The answer should contain only the lines from the beginning of the entries through the line that holds "X120238095Y-105490476D01*", given again exactly, with no pictures.

Provided data
• • • • •
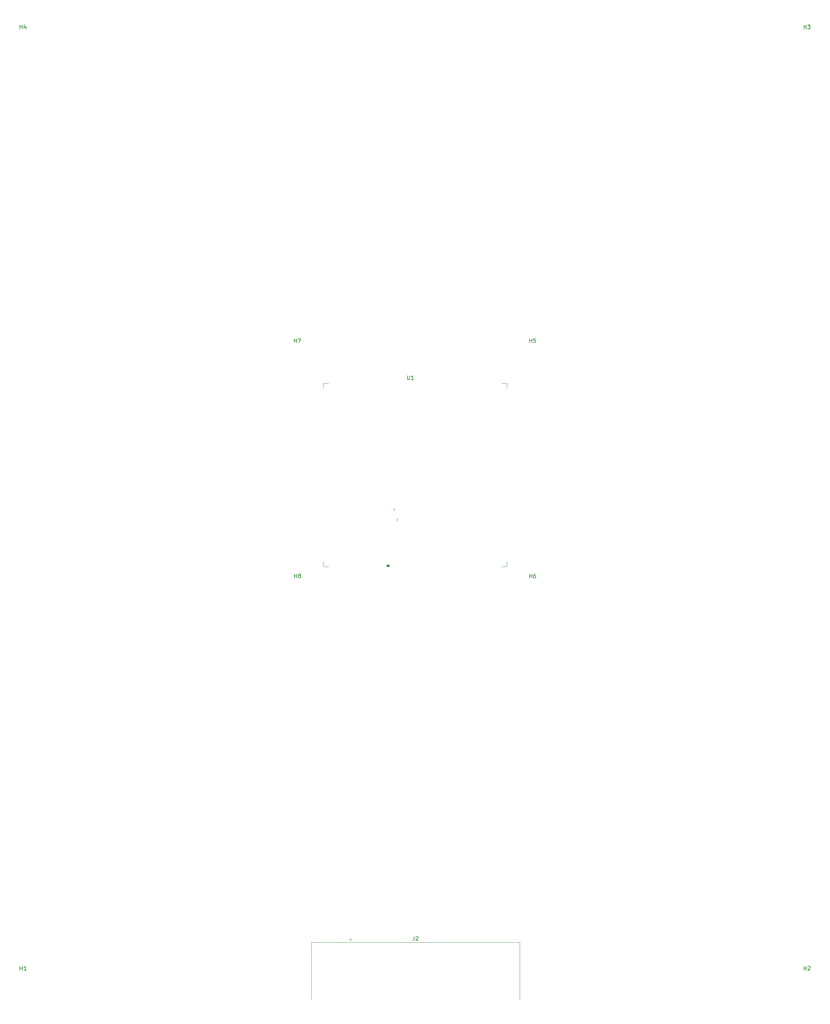
<source format=gbr>
G04 #@! TF.GenerationSoftware,KiCad,Pcbnew,5.1.4-3.fc30*
G04 #@! TF.CreationDate,2019-10-21T10:57:03+02:00*
G04 #@! TF.ProjectId,CarteScreening,43617274-6553-4637-9265-656e696e672e,rev?*
G04 #@! TF.SameCoordinates,Original*
G04 #@! TF.FileFunction,Legend,Top*
G04 #@! TF.FilePolarity,Positive*
%FSLAX46Y46*%
G04 Gerber Fmt 4.6, Leading zero omitted, Abs format (unit mm)*
G04 Created by KiCad (PCBNEW 5.1.4-3.fc30) date 2019-10-21 10:57:03*
%MOMM*%
%LPD*%
G04 APERTURE LIST*
%ADD10C,0.120000*%
%ADD11C,0.100000*%
%ADD12C,0.150000*%
G04 APERTURE END LIST*
D10*
X133500000Y-198678675D02*
X133250000Y-198245662D01*
X133750000Y-198245662D02*
X133500000Y-198678675D01*
X133250000Y-198245662D02*
X133750000Y-198245662D01*
X176730000Y-199140000D02*
X176730000Y-213680000D01*
X123510000Y-199140000D02*
X176730000Y-199140000D01*
X123510000Y-213680000D02*
X123510000Y-199140000D01*
D11*
G36*
X142761000Y-103368000D02*
G01*
X142761000Y-102860000D01*
X143396000Y-102860000D01*
X143396000Y-103368000D01*
X142761000Y-103368000D01*
G37*
X142761000Y-103368000D02*
X142761000Y-102860000D01*
X143396000Y-102860000D01*
X143396000Y-103368000D01*
X142761000Y-103368000D01*
D10*
X172098000Y-56632000D02*
X173368000Y-56632000D01*
X173368000Y-56632000D02*
X173368000Y-57902000D01*
X172098000Y-103368000D02*
X173368000Y-103368000D01*
X173368000Y-103368000D02*
X173368000Y-102098000D01*
X126632000Y-102098000D02*
X126632000Y-103368000D01*
X126632000Y-103368000D02*
X127902000Y-103368000D01*
X126632000Y-57902000D02*
X126632000Y-56632000D01*
X126632000Y-56632000D02*
X127902000Y-56632000D01*
D12*
X119238095Y-106252380D02*
X119238095Y-105252380D01*
X119238095Y-105728571D02*
X119809523Y-105728571D01*
X119809523Y-106252380D02*
X119809523Y-105252380D01*
X120428571Y-105680952D02*
X120333333Y-105633333D01*
X120285714Y-105585714D01*
X120238095Y-105490476D01*
X120238095Y-105442857D01*
X120285714Y-105347619D01*
X120333333Y-105300000D01*
X120428571Y-105252380D01*
X120619047Y-105252380D01*
X120714285Y-105300000D01*
X120761904Y-105347619D01*
X120809523Y-105442857D01*
X120809523Y-105490476D01*
X120761904Y-105585714D01*
X120714285Y-105633333D01*
X120619047Y-105680952D01*
X120428571Y-105680952D01*
X120333333Y-105728571D01*
X120285714Y-105776190D01*
X120238095Y-105871428D01*
X120238095Y-106061904D01*
X120285714Y-106157142D01*
X120333333Y-106204761D01*
X120428571Y-106252380D01*
X120619047Y-106252380D01*
X120714285Y-106204761D01*
X120761904Y-106157142D01*
X120809523Y-106061904D01*
X120809523Y-105871428D01*
X120761904Y-105776190D01*
X120714285Y-105728571D01*
X120619047Y-105680952D01*
X119238095Y-46252380D02*
X119238095Y-45252380D01*
X119238095Y-45728571D02*
X119809523Y-45728571D01*
X119809523Y-46252380D02*
X119809523Y-45252380D01*
X120190476Y-45252380D02*
X120857142Y-45252380D01*
X120428571Y-46252380D01*
X179238095Y-106252380D02*
X179238095Y-105252380D01*
X179238095Y-105728571D02*
X179809523Y-105728571D01*
X179809523Y-106252380D02*
X179809523Y-105252380D01*
X180714285Y-105252380D02*
X180523809Y-105252380D01*
X180428571Y-105300000D01*
X180380952Y-105347619D01*
X180285714Y-105490476D01*
X180238095Y-105680952D01*
X180238095Y-106061904D01*
X180285714Y-106157142D01*
X180333333Y-106204761D01*
X180428571Y-106252380D01*
X180619047Y-106252380D01*
X180714285Y-106204761D01*
X180761904Y-106157142D01*
X180809523Y-106061904D01*
X180809523Y-105823809D01*
X180761904Y-105728571D01*
X180714285Y-105680952D01*
X180619047Y-105633333D01*
X180428571Y-105633333D01*
X180333333Y-105680952D01*
X180285714Y-105728571D01*
X180238095Y-105823809D01*
X179238095Y-46252380D02*
X179238095Y-45252380D01*
X179238095Y-45728571D02*
X179809523Y-45728571D01*
X179809523Y-46252380D02*
X179809523Y-45252380D01*
X180761904Y-45252380D02*
X180285714Y-45252380D01*
X180238095Y-45728571D01*
X180285714Y-45680952D01*
X180380952Y-45633333D01*
X180619047Y-45633333D01*
X180714285Y-45680952D01*
X180761904Y-45728571D01*
X180809523Y-45823809D01*
X180809523Y-46061904D01*
X180761904Y-46157142D01*
X180714285Y-46204761D01*
X180619047Y-46252380D01*
X180380952Y-46252380D01*
X180285714Y-46204761D01*
X180238095Y-46157142D01*
X149786666Y-197652380D02*
X149786666Y-198366666D01*
X149739047Y-198509523D01*
X149643809Y-198604761D01*
X149500952Y-198652380D01*
X149405714Y-198652380D01*
X150215238Y-197747619D02*
X150262857Y-197700000D01*
X150358095Y-197652380D01*
X150596190Y-197652380D01*
X150691428Y-197700000D01*
X150739047Y-197747619D01*
X150786666Y-197842857D01*
X150786666Y-197938095D01*
X150739047Y-198080952D01*
X150167619Y-198652380D01*
X150786666Y-198652380D01*
X49238095Y33747619D02*
X49238095Y34747619D01*
X49238095Y34271428D02*
X49809523Y34271428D01*
X49809523Y33747619D02*
X49809523Y34747619D01*
X50714285Y34414285D02*
X50714285Y33747619D01*
X50476190Y34795238D02*
X50238095Y34080952D01*
X50857142Y34080952D01*
X249238095Y33747619D02*
X249238095Y34747619D01*
X249238095Y34271428D02*
X249809523Y34271428D01*
X249809523Y33747619D02*
X249809523Y34747619D01*
X250190476Y34747619D02*
X250809523Y34747619D01*
X250476190Y34366666D01*
X250619047Y34366666D01*
X250714285Y34319047D01*
X250761904Y34271428D01*
X250809523Y34176190D01*
X250809523Y33938095D01*
X250761904Y33842857D01*
X250714285Y33795238D01*
X250619047Y33747619D01*
X250333333Y33747619D01*
X250238095Y33795238D01*
X250190476Y33842857D01*
X249238095Y-206252380D02*
X249238095Y-205252380D01*
X249238095Y-205728571D02*
X249809523Y-205728571D01*
X249809523Y-206252380D02*
X249809523Y-205252380D01*
X250238095Y-205347619D02*
X250285714Y-205300000D01*
X250380952Y-205252380D01*
X250619047Y-205252380D01*
X250714285Y-205300000D01*
X250761904Y-205347619D01*
X250809523Y-205442857D01*
X250809523Y-205538095D01*
X250761904Y-205680952D01*
X250190476Y-206252380D01*
X250809523Y-206252380D01*
X49238095Y-206252380D02*
X49238095Y-205252380D01*
X49238095Y-205728571D02*
X49809523Y-205728571D01*
X49809523Y-206252380D02*
X49809523Y-205252380D01*
X50809523Y-206252380D02*
X50238095Y-206252380D01*
X50523809Y-206252380D02*
X50523809Y-205252380D01*
X50428571Y-205395238D01*
X50333333Y-205490476D01*
X50238095Y-205538095D01*
X148056995Y-54661980D02*
X148056995Y-55471504D01*
X148104614Y-55566742D01*
X148152233Y-55614361D01*
X148247471Y-55661980D01*
X148437947Y-55661980D01*
X148533185Y-55614361D01*
X148580804Y-55566742D01*
X148628423Y-55471504D01*
X148628423Y-54661980D01*
X149628423Y-55661980D02*
X149056995Y-55661980D01*
X149342709Y-55661980D02*
X149342709Y-54661980D01*
X149247471Y-54804838D01*
X149152233Y-54900076D01*
X149056995Y-54947695D01*
D11*
X144808857Y-88989190D02*
X144523142Y-88989190D01*
X144666000Y-88989190D02*
X144666000Y-88489190D01*
X144618380Y-88560619D01*
X144570761Y-88608238D01*
X144523142Y-88632047D01*
X145285142Y-91076809D02*
X145308952Y-91053000D01*
X145356571Y-91029190D01*
X145475619Y-91029190D01*
X145523238Y-91053000D01*
X145547047Y-91076809D01*
X145570857Y-91124428D01*
X145570857Y-91172047D01*
X145547047Y-91243476D01*
X145261333Y-91529190D01*
X145570857Y-91529190D01*
M02*

</source>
• • • • •
Solution to this exercise
<source format=gbr>
G04 #@! TF.GenerationSoftware,KiCad,Pcbnew,5.1.4-3.fc30*
G04 #@! TF.CreationDate,2019-10-21T10:57:03+02:00*
G04 #@! TF.ProjectId,CarteScreening,43617274-6553-4637-9265-656e696e672e,rev?*
G04 #@! TF.SameCoordinates,Original*
G04 #@! TF.FileFunction,Legend,Top*
G04 #@! TF.FilePolarity,Positive*
%FSLAX46Y46*%
G04 Gerber Fmt 4.6, Leading zero omitted, Abs format (unit mm)*
G04 Created by KiCad (PCBNEW 5.1.4-3.fc30) date 2019-10-21 10:57:03*
%MOMM*%
%LPD*%
G04 APERTURE LIST*
%ADD10C,0.120000*%
%ADD11C,0.100000*%
%ADD12C,0.150000*%
G04 APERTURE END LIST*
D10*
X133500000Y-198678675D02*
X133250000Y-198245662D01*
X133750000Y-198245662D02*
X133500000Y-198678675D01*
X133250000Y-198245662D02*
X133750000Y-198245662D01*
X176730000Y-199140000D02*
X176730000Y-213680000D01*
X123510000Y-199140000D02*
X176730000Y-199140000D01*
X123510000Y-213680000D02*
X123510000Y-199140000D01*
D11*
G36*
X142761000Y-103368000D02*
G01*
X142761000Y-102860000D01*
X143396000Y-102860000D01*
X143396000Y-103368000D01*
X142761000Y-103368000D01*
G37*
X142761000Y-103368000D02*
X142761000Y-102860000D01*
X143396000Y-102860000D01*
X143396000Y-103368000D01*
X142761000Y-103368000D01*
D10*
X172098000Y-56632000D02*
X173368000Y-56632000D01*
X173368000Y-56632000D02*
X173368000Y-57902000D01*
X172098000Y-103368000D02*
X173368000Y-103368000D01*
X173368000Y-103368000D02*
X173368000Y-102098000D01*
X126632000Y-102098000D02*
X126632000Y-103368000D01*
X126632000Y-103368000D02*
X127902000Y-103368000D01*
X126632000Y-57902000D02*
X126632000Y-56632000D01*
X126632000Y-56632000D02*
X127902000Y-56632000D01*
D12*
X119238095Y-106252380D02*
X119238095Y-105252380D01*
X119238095Y-105728571D02*
X119809523Y-105728571D01*
X119809523Y-106252380D02*
X119809523Y-105252380D01*
X120428571Y-105680952D02*
X120333333Y-105633333D01*
X120285714Y-105585714D01*
X120238095Y-105490476D01*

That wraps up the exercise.